Fishing from the seashore: safety advice

When fishing from the seashore, following some simple safety rules limits the danger so you can have a peaceful fishing session. Here is a brief overview of the rules to know to fish safely.   

Fishing from rocks or a seawall

Before starting your fishing trip, take the time to observe the state of the sea, the movement and intensity of the waves and so on. If you notice that the waves are violently crashing on the bank, it is best to avoid setting up in that area. Furthermore, don’t take the risk if you can’t get high enough. It only takes one sudden big wave to find yourself in danger.

If there are big swells, it is best to avoid these areas as the waves can go over the rocks and seawall.


Waves can be an angler’s ally when fishing from the shore, but can also present a danger. It is best to cautious, wherever your fishing spot is. Waves in fact require constant vigilance, even on a nice day. It only takes one wave throughout the whole day to make your spot a dangerous one. Swells can hit the coast between 3 and 4 metres higher than normal and invade beaches within seconds. Be careful. 

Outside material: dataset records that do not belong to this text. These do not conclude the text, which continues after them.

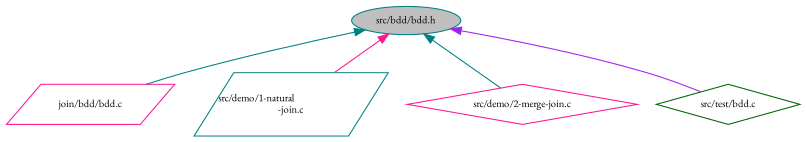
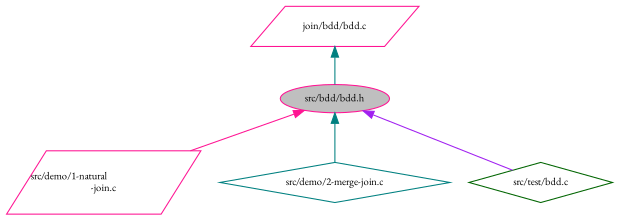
  digraph {
    fontname="EB Garamond"
    node [color=teal fillcolor=white fontname="EB Garamond" fontsize=10 shape=parallelogram style=filled]
    edge [color=teal dir=back fontname="EB Garamond" fontsize=10 labelfontname=Helvetica labelfontsize=10 style=solid]
-   n1 [fillcolor=grey75 fontcolor=black height=0.2 label="src/bdd/bdd.h" shape=ellipse width=0.4]
+   n1 [color=deeppink fillcolor=grey75 fontcolor=black height=0.2 label="src/bdd/bdd.h" shape=ellipse width=0.4]
    n2 [color=deeppink height=0.2 label="join/bdd/bdd.c" width=0.4]
-   n3 [height=0.2 label="src/demo/1-natural\l-join.c" width=0.4]
-   n4 [color=deeppink height=0.2 label="src/demo/2-merge-join.c" shape=diamond width=0.4]
+   n3 [color=deeppink height=0.2 label="src/demo/1-natural\l-join.c" width=0.4]
+   n4 [height=0.2 label="src/demo/2-merge-join.c" shape=diamond width=0.4]
    n5 [color=darkgreen height=0.2 label="src/test/bdd.c" shape=diamond width=0.4]
-   n1 -> n2
+   n2 -> n1
    n1 -> n3 [color=deeppink]
    n1 -> n4
    n1 -> n5 [color=purple]
  }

Waders can be very useful when fishing. These “overalls” made from PVC, neoprene or even breathable fabric enable you to enter the water while staying dry, which is very useful when fisher further from the shore. Nevertheless, if you fall in the water, waders can fill up with water making it more difficult for you to move.

Be sure to tighten your waders up to your chest to stop water from getting in.

Water holes and troughs

Water holes, which are often sudden, can also be deep. The depth can quickly change from one to two metres of water. Troughs are large basins created by the effect of the waves and the swell. They can be dozens of metres wide and several hundred metres in length. They can be up to 5 metres deep. A person can drift for several hundred metres from the place where they fell in a trough. They are generally easy to spot in good weather as they form dark spots in the water. These are traps to be avoided. 

Good advice worth knowing

It is worth having a fishing buddy, especially at night. Besides safety, it is also nicer to fish with company. In the event of an emergency, the dialling 196 will put you in contact with maritime affairs directly. To get hold of the fire service, dial 18.

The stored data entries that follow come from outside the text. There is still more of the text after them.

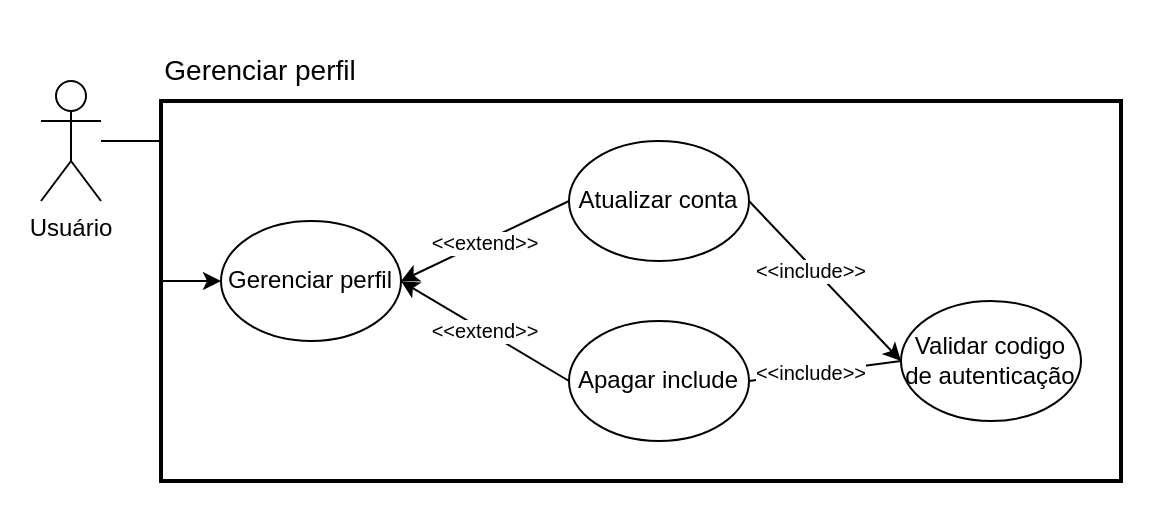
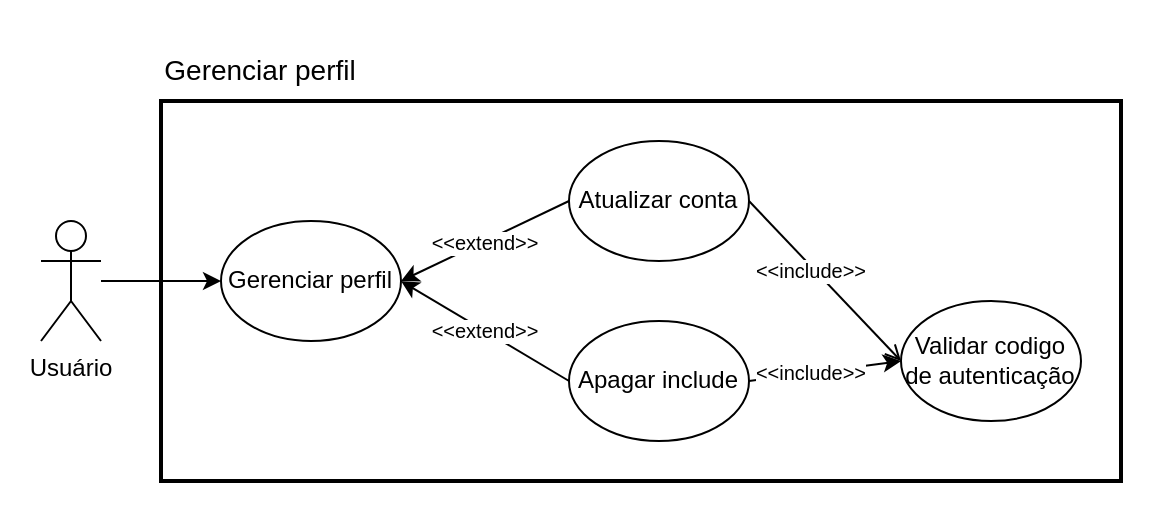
  <mxCell id="0" />
  <mxCell id="1" parent="0" />
  <mxCell id="2" style="edgeStyle=orthogonalEdgeStyle;rounded=0;orthogonalLoop=1;jettySize=auto;html=1;entryX=0;entryY=0.5;entryDx=0;entryDy=0;" parent="1" source="3" target="4" edge="1"><mxGeometry relative="1" as="geometry" /></mxCell>
- <mxCell id="3" value="Usuário" style="shape=umlActor;verticalLabelPosition=bottom;verticalAlign=top;html=1;outlineConnect=0;" parent="1" vertex="1"><mxGeometry x="20" y="40" width="30" height="60" as="geometry" /></mxCell>
+ <mxCell id="3" value="Usuário" style="shape=umlActor;verticalLabelPosition=bottom;verticalAlign=top;html=1;outlineConnect=0;" parent="1" vertex="1"><mxGeometry x="20" y="110" width="30" height="60" as="geometry" /></mxCell>
  <mxCell id="4" value="Gerenciar perfil" style="ellipse;whiteSpace=wrap;html=1;" parent="1" vertex="1"><mxGeometry x="110" y="110" width="90" height="60" as="geometry" /></mxCell>
  <mxCell id="5" style="rounded=0;orthogonalLoop=1;jettySize=auto;html=1;exitX=0;exitY=0.5;exitDx=0;exitDy=0;entryX=1;entryY=0.5;entryDx=0;entryDy=0;" parent="1" source="9" target="4" edge="1"><mxGeometry relative="1" as="geometry" /></mxCell>
  <mxCell id="6" value="&amp;lt;&amp;lt;extend&amp;gt;&amp;gt;" style="edgeLabel;html=1;align=center;verticalAlign=middle;resizable=0;points=[];fontSize=10;labelPosition=center;verticalLabelPosition=middle;" parent="5" vertex="1" connectable="0"><mxGeometry relative="1" as="geometry"><mxPoint as="offset" /></mxGeometry></mxCell>
- <mxCell id="7" style="rounded=0;orthogonalLoop=1;jettySize=auto;html=1;exitX=1;exitY=0.5;exitDx=0;exitDy=0;entryX=0;entryY=0.5;entryDx=0;entryDy=0;" parent="1" source="9" target="15" edge="1"><mxGeometry relative="1" as="geometry" /></mxCell>
+ <mxCell id="7" style="rounded=0;orthogonalLoop=1;jettySize=auto;html=1;exitX=1;exitY=0.5;exitDx=0;exitDy=0;entryX=0;entryY=0.5;entryDx=0;entryDy=0;endArrow=open;" parent="1" source="9" target="15" edge="1"><mxGeometry relative="1" as="geometry" /></mxCell>
  <mxCell id="8" value="&amp;lt;&amp;lt;include&amp;gt;&amp;gt;" style="edgeLabel;html=1;align=center;verticalAlign=middle;resizable=0;points=[];fontSize=10;" parent="7" vertex="1" connectable="0"><mxGeometry relative="1" as="geometry"><mxPoint x="-7" y="-5" as="offset" /></mxGeometry></mxCell>
  <mxCell id="9" value="Atualizar conta" style="ellipse;whiteSpace=wrap;html=1;" parent="1" vertex="1"><mxGeometry x="284" y="70" width="90" height="60" as="geometry" /></mxCell>
  <mxCell id="10" style="rounded=0;orthogonalLoop=1;jettySize=auto;html=1;exitX=0;exitY=0.5;exitDx=0;exitDy=0;" parent="1" source="14" edge="1"><mxGeometry relative="1" as="geometry"><mxPoint x="200" y="140" as="targetPoint" /></mxGeometry></mxCell>
  <mxCell id="11" value="&amp;lt;&amp;lt;extend&amp;gt;&amp;gt;" style="edgeLabel;html=1;align=center;verticalAlign=middle;resizable=0;points=[];fontSize=10;" parent="10" vertex="1" connectable="0"><mxGeometry relative="1" as="geometry"><mxPoint as="offset" /></mxGeometry></mxCell>
- <mxCell id="12" style="rounded=0;orthogonalLoop=1;jettySize=auto;html=1;exitX=1;exitY=0.5;exitDx=0;exitDy=0;entryX=0;entryY=0.5;entryDx=0;entryDy=0;endArrow=none;" parent="1" source="14" target="15" edge="1"><mxGeometry relative="1" as="geometry"><mxPoint x="460" y="160" as="targetPoint" /></mxGeometry></mxCell>
+ <mxCell id="12" style="rounded=0;orthogonalLoop=1;jettySize=auto;html=1;exitX=1;exitY=0.5;exitDx=0;exitDy=0;entryX=0;entryY=0.5;entryDx=0;entryDy=0;" parent="1" source="14" target="15" edge="1"><mxGeometry relative="1" as="geometry"><mxPoint x="460" y="160" as="targetPoint" /></mxGeometry></mxCell>
  <mxCell id="13" value="&amp;lt;&amp;lt;include&amp;gt;&amp;gt;" style="edgeLabel;html=1;align=center;verticalAlign=middle;resizable=0;points=[];fontSize=10;" parent="12" vertex="1" connectable="0"><mxGeometry relative="1" as="geometry"><mxPoint x="-7" as="offset" /></mxGeometry></mxCell>
  <mxCell id="14" value="Apagar include" style="ellipse;whiteSpace=wrap;html=1;" parent="1" vertex="1"><mxGeometry x="284" y="160" width="90" height="60" as="geometry" /></mxCell>
  <mxCell id="15" value="Validar codigo de autenticação" style="ellipse;whiteSpace=wrap;html=1;" parent="1" vertex="1"><mxGeometry x="450" y="150" width="90" height="60" as="geometry" /></mxCell>
  <mxCell id="16" value="Gerenciar perfil" style="text;html=1;align=center;verticalAlign=middle;whiteSpace=wrap;rounded=0;fontSize=14;" vertex="1" parent="1"><mxGeometry x="80" y="20" width="100" height="30" as="geometry" /></mxCell>
  <mxCell id="17" value="" style="rounded=0;whiteSpace=wrap;html=1;fillColor=none;strokeWidth=2;" vertex="1" parent="1"><mxGeometry x="80" y="50" width="480" height="190" as="geometry" /></mxCell>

In the event of an unexpected severe storm, move away from your fishing rod immediately, as well as any other metal objects (such as spikes or baskets).

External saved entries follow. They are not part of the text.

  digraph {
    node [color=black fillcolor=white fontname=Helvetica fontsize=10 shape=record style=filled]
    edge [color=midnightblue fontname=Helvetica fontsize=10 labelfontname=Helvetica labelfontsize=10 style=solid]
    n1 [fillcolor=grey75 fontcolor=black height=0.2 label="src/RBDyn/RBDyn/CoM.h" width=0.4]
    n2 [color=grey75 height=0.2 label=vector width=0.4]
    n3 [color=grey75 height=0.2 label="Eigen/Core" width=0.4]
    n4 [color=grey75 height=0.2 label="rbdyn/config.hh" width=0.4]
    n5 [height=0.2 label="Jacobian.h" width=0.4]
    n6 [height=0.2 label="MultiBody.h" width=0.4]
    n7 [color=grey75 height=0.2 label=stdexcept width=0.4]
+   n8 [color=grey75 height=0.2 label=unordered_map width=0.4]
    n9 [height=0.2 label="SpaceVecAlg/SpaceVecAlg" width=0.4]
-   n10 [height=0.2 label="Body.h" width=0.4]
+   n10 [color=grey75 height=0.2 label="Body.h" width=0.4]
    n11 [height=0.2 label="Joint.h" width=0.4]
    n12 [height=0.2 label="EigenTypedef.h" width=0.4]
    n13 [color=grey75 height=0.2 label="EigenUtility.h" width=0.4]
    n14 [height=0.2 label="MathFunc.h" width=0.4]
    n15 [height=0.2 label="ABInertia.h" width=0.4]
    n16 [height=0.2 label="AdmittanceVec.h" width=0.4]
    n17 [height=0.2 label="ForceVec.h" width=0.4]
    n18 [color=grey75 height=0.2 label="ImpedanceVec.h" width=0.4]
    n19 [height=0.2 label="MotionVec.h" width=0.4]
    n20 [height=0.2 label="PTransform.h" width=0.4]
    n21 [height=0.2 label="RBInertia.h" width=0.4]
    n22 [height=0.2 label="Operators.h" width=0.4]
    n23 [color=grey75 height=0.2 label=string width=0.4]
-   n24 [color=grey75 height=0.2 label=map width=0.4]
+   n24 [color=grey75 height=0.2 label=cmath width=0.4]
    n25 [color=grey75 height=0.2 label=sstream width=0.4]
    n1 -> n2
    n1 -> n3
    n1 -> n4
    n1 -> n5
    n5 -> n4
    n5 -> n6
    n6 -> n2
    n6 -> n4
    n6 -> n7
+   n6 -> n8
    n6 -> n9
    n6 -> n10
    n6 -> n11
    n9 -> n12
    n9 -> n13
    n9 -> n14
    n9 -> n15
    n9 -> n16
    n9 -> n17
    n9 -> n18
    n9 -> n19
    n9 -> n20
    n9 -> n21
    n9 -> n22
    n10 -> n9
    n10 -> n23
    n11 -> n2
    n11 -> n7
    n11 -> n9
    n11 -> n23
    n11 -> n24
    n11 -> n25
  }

Be sure to inform a relative that you are going fishing and tell them when you approximately expect to return. Remember to notify them if you stay fishing for longer than expected so they don’t report an emergency. 

Even in warm weather, it is best not to fish barefoot. Rocks, shells and other fragments can be very sharp.

If you are in doubt about the safety of the conditions in a fishing area, find out more about the potential risks from the council, local anglers or even local associations.